Consent to participate
The study utilized secondary data that is anonymized and publicly accessible through the DHS Program. No direct involvement of human participants occurred during this research.
Consent for publication
This study does not include any identifiable personal data or images requiring consent for publication.
Funding
This research was funded by the Programme “Research, Innovation and Digitalisation for Smart Transformation” 2021–2027, co-financed by the European Union, under Project No. BG16RFPR002- 1.014-0007 “Center of Competence “PERIMED-2””.
Declaration of conflicting interests
The authors declared no potential conflicts of interest with respect to the research, authorship, and/or publication of this article.
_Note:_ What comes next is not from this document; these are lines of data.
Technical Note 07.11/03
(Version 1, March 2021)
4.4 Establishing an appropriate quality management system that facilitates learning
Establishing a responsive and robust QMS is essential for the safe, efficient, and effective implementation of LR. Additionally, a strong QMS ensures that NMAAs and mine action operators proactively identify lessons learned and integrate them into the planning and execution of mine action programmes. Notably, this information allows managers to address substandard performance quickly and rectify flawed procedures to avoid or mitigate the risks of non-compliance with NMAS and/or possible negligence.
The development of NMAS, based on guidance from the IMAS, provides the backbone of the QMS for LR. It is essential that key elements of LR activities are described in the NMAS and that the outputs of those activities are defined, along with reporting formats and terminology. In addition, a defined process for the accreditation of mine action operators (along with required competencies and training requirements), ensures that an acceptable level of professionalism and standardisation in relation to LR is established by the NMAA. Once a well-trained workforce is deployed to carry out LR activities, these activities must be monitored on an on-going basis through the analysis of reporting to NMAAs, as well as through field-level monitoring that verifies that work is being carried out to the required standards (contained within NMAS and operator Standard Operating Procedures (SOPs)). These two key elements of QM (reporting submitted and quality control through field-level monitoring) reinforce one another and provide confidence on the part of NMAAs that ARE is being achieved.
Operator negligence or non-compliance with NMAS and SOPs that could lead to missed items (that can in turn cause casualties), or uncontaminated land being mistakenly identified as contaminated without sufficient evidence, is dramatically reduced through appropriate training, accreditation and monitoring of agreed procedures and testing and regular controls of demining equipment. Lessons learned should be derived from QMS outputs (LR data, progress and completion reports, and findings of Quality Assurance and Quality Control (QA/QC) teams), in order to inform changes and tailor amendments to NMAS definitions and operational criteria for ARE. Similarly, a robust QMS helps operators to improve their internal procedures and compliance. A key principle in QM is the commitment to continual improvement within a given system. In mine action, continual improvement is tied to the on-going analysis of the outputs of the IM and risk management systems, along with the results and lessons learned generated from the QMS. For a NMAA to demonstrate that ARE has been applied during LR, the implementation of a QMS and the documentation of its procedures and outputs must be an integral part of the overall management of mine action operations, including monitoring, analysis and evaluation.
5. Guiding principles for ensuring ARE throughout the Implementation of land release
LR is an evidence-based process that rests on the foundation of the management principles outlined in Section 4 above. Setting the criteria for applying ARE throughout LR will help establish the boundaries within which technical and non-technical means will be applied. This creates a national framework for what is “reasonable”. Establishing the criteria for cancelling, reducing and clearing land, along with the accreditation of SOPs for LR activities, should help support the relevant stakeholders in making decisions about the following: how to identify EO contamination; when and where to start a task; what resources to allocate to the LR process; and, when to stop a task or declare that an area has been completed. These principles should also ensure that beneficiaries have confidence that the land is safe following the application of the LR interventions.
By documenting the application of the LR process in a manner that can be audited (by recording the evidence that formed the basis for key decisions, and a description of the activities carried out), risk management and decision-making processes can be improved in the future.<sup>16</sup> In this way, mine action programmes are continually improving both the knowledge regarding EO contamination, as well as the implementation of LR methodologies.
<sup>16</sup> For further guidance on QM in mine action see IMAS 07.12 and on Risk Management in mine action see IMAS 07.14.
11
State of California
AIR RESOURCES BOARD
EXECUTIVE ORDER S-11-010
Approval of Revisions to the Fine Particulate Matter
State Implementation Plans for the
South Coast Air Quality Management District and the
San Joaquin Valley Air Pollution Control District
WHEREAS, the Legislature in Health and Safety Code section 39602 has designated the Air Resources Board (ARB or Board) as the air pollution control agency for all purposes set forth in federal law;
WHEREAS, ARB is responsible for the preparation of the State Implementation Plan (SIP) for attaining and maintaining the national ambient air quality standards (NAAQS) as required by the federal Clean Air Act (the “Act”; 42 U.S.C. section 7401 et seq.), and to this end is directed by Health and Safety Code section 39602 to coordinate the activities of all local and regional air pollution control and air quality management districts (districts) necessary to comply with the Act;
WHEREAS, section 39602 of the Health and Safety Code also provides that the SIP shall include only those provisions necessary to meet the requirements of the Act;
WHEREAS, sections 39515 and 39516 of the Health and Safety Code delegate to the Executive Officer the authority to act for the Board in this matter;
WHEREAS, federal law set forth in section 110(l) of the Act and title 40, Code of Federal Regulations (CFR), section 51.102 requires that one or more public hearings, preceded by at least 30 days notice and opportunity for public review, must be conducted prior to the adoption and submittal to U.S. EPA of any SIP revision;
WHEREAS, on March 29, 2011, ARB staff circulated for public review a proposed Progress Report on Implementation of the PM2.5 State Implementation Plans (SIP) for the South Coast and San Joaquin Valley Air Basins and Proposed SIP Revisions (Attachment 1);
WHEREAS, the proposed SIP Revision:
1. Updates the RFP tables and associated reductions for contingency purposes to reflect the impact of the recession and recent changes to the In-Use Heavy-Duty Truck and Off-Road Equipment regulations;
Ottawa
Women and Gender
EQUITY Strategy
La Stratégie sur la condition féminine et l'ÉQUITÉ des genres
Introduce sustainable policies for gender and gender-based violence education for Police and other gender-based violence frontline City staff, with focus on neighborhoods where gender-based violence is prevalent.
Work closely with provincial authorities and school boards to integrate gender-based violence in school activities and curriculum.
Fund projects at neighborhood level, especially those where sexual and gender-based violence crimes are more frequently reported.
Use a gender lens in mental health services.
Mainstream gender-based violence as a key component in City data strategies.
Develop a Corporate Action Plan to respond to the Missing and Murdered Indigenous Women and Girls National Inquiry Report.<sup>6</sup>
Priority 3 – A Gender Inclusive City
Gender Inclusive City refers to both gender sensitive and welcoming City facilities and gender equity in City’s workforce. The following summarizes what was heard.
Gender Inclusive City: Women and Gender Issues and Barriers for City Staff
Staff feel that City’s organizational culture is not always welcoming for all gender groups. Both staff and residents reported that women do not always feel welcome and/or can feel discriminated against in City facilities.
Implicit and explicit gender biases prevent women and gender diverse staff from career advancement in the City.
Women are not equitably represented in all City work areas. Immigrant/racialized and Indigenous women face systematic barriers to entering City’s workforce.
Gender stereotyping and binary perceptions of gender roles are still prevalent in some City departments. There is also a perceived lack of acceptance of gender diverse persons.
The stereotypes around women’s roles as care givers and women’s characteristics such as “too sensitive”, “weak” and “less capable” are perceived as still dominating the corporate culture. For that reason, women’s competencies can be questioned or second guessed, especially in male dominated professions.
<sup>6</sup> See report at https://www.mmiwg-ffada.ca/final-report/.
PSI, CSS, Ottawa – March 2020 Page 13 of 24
Data Availability Statement
The dataset used in this current study was obtained from the most current and available TDHS 2022 after having been requested by Julius Moinget Loibor from the DHS program website and also getting permission to download the dataset. The study focuses on the childbirths recode (TZBR82SV) file extracting data relevant to child mortality. The TDHS 2022 has collected information from a representative of the country. The dataset link for this study is obtained through the DHS program website (
).
Code availability
The code used in this study is currently available upon request. To improve transparency and reproducibility, we plan to release the complete implementation, including preprocessing and model training pipelines, in a public repository (e.g., GitHub or Zenodo) in future work.